Start of Dataset entries
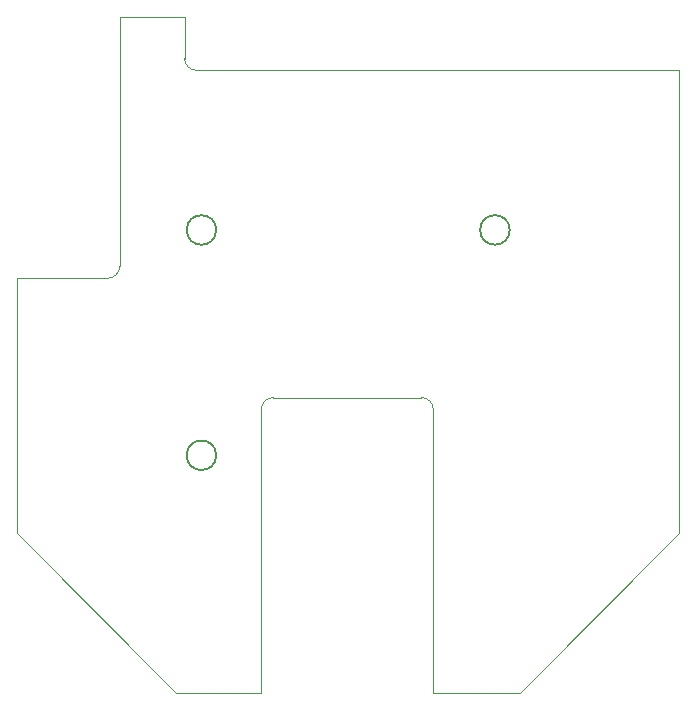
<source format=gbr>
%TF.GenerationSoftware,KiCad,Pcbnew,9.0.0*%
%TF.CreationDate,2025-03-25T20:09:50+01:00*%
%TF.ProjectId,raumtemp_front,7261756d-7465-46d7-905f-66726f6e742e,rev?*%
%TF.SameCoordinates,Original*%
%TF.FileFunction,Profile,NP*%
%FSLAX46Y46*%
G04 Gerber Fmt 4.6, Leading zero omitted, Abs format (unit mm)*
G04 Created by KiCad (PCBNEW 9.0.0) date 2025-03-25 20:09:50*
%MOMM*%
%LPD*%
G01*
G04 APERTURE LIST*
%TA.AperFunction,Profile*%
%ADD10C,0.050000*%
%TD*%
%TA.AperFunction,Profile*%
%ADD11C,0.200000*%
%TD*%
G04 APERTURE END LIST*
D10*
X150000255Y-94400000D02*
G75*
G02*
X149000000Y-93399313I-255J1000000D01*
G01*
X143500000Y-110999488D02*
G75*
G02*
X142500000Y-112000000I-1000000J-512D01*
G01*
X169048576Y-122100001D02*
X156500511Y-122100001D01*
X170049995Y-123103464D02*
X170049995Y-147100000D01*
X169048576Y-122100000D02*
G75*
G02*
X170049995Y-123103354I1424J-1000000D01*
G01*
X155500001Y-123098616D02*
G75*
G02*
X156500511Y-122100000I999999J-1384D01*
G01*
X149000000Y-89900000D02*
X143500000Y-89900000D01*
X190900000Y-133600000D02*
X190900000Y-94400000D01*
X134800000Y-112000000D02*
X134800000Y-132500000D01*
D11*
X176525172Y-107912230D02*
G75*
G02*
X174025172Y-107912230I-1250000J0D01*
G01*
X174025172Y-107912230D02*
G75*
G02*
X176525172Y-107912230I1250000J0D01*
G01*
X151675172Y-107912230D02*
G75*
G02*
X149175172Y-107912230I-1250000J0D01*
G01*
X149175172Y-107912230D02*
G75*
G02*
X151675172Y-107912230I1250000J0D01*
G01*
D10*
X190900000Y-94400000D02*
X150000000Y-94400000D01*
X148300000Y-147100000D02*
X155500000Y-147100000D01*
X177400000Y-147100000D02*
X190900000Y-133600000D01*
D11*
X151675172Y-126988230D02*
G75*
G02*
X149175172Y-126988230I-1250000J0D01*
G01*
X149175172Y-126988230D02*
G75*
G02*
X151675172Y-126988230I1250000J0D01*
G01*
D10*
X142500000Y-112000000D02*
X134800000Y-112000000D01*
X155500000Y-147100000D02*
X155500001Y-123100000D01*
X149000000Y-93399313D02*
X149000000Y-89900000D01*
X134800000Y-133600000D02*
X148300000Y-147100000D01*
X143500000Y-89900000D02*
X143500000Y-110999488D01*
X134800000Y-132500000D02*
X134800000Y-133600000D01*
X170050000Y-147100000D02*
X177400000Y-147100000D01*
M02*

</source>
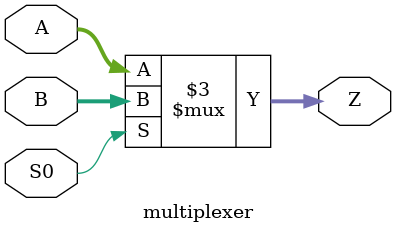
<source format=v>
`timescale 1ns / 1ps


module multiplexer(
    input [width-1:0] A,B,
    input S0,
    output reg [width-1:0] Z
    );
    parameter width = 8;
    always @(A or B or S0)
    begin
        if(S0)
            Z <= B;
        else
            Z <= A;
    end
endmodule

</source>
End of Dataset entries
Start of Dataset entries
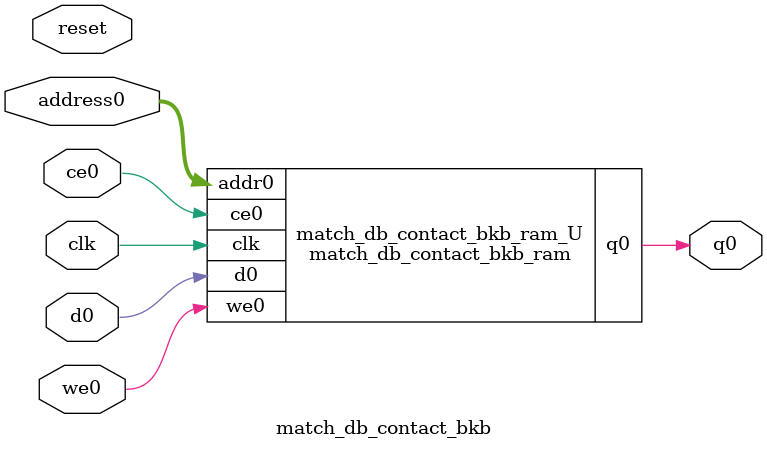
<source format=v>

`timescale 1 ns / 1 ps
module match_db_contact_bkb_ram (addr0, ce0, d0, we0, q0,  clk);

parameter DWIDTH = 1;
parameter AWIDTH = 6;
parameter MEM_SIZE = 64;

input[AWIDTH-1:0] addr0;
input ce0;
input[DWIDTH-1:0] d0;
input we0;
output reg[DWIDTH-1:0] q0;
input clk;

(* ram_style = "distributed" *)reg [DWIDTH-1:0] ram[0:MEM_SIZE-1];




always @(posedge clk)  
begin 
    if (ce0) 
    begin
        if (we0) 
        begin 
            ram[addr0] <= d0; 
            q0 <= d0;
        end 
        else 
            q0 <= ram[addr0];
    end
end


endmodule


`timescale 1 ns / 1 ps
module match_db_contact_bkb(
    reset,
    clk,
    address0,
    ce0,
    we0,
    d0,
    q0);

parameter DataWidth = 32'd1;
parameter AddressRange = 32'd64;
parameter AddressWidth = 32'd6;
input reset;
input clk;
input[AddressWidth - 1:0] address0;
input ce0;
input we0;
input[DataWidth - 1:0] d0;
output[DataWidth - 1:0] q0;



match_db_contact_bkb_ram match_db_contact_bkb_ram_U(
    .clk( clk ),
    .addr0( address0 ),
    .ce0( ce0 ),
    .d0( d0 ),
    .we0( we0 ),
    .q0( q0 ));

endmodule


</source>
End of Dataset entries
Start of Dataset entries
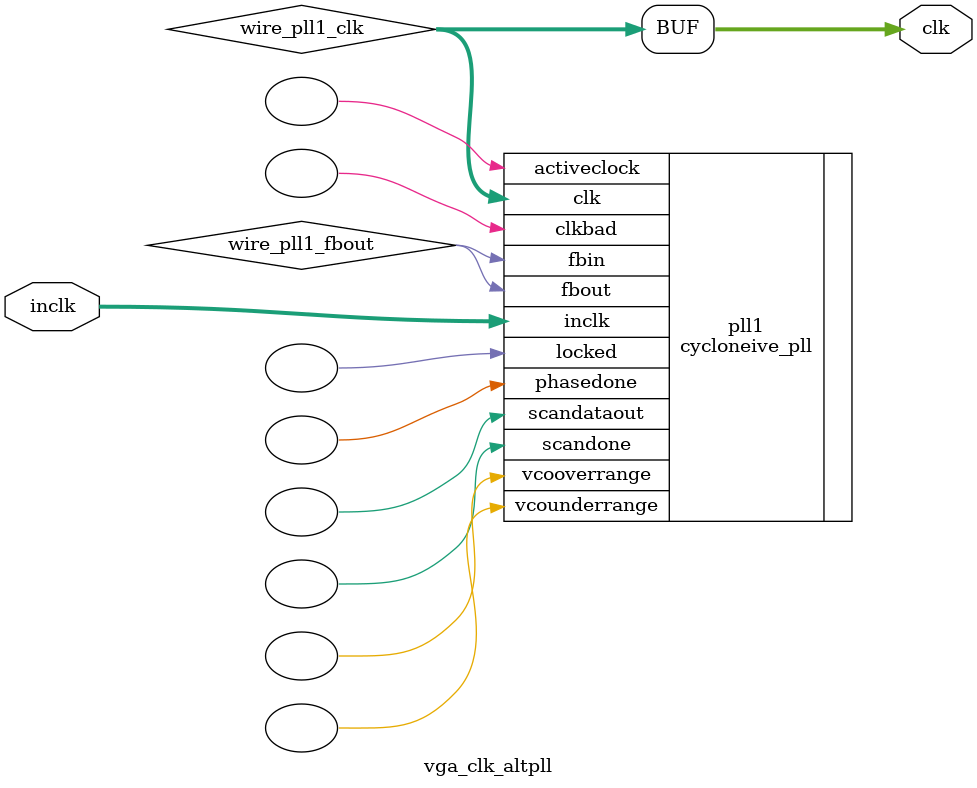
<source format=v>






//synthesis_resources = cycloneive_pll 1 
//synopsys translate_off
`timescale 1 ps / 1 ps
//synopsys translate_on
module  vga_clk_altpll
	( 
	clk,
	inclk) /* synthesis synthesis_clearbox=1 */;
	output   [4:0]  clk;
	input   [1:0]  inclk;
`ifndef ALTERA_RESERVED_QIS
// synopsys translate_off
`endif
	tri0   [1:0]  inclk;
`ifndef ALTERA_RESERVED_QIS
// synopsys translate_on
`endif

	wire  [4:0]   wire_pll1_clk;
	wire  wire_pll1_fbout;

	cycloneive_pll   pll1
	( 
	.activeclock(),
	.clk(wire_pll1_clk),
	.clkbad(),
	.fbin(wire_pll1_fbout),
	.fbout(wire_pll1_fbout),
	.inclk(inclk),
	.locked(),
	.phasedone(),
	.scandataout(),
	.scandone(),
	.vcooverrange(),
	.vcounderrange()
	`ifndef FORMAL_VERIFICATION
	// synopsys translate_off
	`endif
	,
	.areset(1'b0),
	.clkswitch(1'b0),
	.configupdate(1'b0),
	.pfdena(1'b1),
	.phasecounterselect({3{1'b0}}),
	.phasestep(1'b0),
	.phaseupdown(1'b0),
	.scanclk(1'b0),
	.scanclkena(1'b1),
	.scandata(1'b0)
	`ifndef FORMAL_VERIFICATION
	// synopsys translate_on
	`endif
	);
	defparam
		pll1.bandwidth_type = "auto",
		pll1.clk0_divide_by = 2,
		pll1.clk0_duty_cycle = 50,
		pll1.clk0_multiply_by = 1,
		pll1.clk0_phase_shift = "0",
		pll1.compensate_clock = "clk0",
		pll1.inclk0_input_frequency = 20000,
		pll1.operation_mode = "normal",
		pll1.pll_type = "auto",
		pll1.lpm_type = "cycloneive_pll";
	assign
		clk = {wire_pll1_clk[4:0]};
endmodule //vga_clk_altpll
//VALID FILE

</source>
End of Dataset entries
**Work item**: What are the lines above, starting at the one with "<source format=gbr>" and ending at the one with "G04 Gerber Fmt"? Give them again exactly, and only them.

**Expected answer**:
<source format=gbr>
%TF.GenerationSoftware,KiCad,Pcbnew,9.0.0*%
%TF.CreationDate,2025-03-25T20:09:50+01:00*%
%TF.ProjectId,raumtemp_front,7261756d-7465-46d7-905f-66726f6e742e,rev?*%
%TF.SameCoordinates,Original*%
%TF.FileFunction,Profile,NP*%
%FSLAX46Y46*%
G04 Gerber Fmt 4.6, Leading zero omitted, Abs format (unit mm)*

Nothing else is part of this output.